▶ [About this exercise]: From the entries, copy each line that includes "index".

━━ Provided records ━━

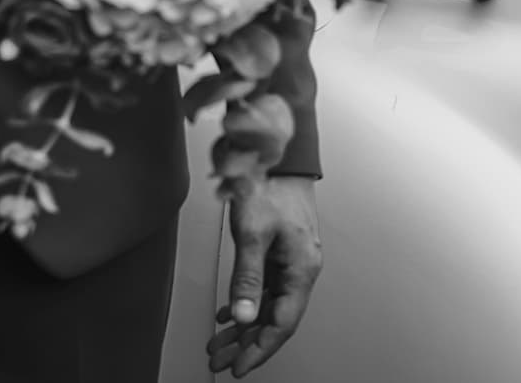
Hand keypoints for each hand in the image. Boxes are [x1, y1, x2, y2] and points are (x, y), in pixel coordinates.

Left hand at [208, 176, 322, 377]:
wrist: (279, 158)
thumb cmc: (271, 189)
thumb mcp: (253, 235)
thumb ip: (247, 278)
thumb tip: (242, 315)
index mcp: (301, 269)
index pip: (283, 323)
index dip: (260, 349)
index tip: (239, 368)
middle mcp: (301, 269)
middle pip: (275, 319)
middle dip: (247, 344)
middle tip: (220, 361)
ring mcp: (292, 261)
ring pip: (269, 305)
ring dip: (243, 326)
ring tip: (218, 344)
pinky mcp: (282, 252)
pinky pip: (266, 288)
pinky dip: (247, 304)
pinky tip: (228, 313)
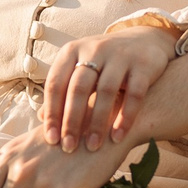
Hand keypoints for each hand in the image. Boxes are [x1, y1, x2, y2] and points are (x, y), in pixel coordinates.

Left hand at [41, 24, 177, 148]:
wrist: (143, 41)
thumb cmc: (103, 63)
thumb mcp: (80, 69)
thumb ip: (63, 90)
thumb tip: (43, 119)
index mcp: (72, 51)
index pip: (56, 83)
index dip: (52, 113)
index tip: (51, 139)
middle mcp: (94, 50)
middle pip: (78, 88)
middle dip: (72, 121)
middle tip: (69, 147)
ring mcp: (120, 56)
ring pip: (106, 92)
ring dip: (98, 122)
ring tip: (93, 146)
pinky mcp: (144, 65)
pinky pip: (134, 94)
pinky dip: (125, 117)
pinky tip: (118, 137)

━━━

▶ [Solution]:
index mcp: (301, 269)
index pip: (283, 323)
index dip: (260, 349)
index tip: (239, 368)
index mcp: (72, 51)
index pip: (56, 83)
index dip: (52, 113)
index tip: (51, 139)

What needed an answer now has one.